29 thoughts on “oh my fucking zombie jesus wtf?

  1. yeah, sesame street did call and they want their muppet back,. holy fucking shit lance. you were the leader of the athletically free world, welcome to your new role as a leader of the alphabetically free world. i think the girl from highschool musical might be 17 now too. have a nice time watching Smurf reruns.
    the real bummer is i was in NYC the past few days( more posting on that later) and was even in the Rose but missed my old teammate.

  2. this gives me hope. that a thirty something bike geek with a little extra cash can still score a 21 year old rich slut with a twin sister
    doping really does pay off

    amen.

  3. Thats just too damn funny. I think that just made my day. In fact, I know that just made my day. Thanks for that.

  4. WTF is wrong with you people? Lance survives cancer, wins the Tour, wins it again another 6 times to prove it wasn’t a fluke, walks away with more money than the rest of the peleton put together and is now, despite only having one bollock, banging a chick 15 years younger than him.

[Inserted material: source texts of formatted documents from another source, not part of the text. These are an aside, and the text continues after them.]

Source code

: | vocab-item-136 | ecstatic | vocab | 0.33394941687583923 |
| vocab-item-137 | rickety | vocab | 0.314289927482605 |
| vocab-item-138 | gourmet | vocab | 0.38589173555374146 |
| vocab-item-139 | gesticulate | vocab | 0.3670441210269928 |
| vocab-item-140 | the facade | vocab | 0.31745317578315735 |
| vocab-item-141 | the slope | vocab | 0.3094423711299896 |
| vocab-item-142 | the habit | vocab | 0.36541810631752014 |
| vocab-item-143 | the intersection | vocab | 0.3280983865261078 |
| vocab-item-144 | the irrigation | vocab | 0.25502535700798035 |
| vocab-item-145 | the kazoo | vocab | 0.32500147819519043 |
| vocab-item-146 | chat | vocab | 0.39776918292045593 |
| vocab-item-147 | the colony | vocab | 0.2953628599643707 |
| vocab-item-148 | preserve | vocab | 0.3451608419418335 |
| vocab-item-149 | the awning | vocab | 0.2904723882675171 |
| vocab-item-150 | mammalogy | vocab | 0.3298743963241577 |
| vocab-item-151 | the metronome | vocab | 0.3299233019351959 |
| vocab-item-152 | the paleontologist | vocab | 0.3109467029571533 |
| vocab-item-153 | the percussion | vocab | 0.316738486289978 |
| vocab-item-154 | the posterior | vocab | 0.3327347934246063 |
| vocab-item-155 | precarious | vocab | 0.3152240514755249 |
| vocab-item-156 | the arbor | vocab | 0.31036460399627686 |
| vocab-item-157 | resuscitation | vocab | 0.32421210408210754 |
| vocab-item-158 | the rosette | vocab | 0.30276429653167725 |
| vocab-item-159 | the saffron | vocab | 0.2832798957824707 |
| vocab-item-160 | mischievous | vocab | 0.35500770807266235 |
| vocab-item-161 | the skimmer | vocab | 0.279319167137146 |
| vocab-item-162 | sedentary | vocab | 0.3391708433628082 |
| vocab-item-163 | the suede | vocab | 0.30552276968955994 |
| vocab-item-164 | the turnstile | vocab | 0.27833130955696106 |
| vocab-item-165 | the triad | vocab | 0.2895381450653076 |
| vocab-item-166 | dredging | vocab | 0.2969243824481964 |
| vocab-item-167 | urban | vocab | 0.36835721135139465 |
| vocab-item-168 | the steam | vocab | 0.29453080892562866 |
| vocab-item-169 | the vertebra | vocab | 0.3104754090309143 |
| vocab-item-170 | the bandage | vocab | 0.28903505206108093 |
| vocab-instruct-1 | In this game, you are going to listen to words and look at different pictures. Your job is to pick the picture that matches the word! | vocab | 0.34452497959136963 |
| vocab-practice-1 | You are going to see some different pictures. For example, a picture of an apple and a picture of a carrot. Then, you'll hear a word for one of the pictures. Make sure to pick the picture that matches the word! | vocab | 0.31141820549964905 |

    HE’S LIVING THE DREAM, BABY. LIVING THE DREAM!

  5. Lance is a Man Ho, And doing a good job of it…he fucks Hot Skinny bitches worth big bucks…My Dream….

  6. This is all wrong. It’s going to be at least a couple more years before she starts looking his mother.

  7. I wonder if Lance’s kids have any of the twins’ tweener movies on video.

    “Hey, mommy, which one is daddy boinking?”

  8. Lance thinks she’s a little too fat for him

    but she has good drugs

    rumor has it he’s training her for the ladies le tour

  9. Sheryl was the dream, this is night of the living dead…schadenfreude doesn’t touch this one…

    how much dope would this require?

    lots

  10. If he’s willing to stick his dick in that, imagine what he’s willing to put in his arm.

    Actually, I don’t think I want to use my imagination too much on this one at all.

    What a moron. I would say more if I weren’t so afraid that he’d sue me.

  11. …take me around the world tonite, daddy…

    ..how about just seven hard laps around france, baby girl…

  12. All of the dirtbag cyclists I know (myself included) are really into bitchin’ bikes, drugs, and sleazy little girls. By extension, Lance must be the king of the dirtbag cyclists because he rides the most bitchin’ bike, gets the best drugs money can buy, and is crammin’ the priciest, sleaziest little girl around. He’s all custom-built carbon fiber, EPO, and Ashley, and everyone I know is all Surly CrossCheck, pot, and the girl that works the morning shift at circle K. I don’t necessarily agree with his choice of bikes, drugs, or women, but seriously, hats off to Lance. He’s doing shit his way, and who don’t fucking like it? What good is fame and fortune if you can’t use it to satisfy some freaky yen to bang a superstar death princess?
    Good for you Lance. Conscience makes cowards of us all.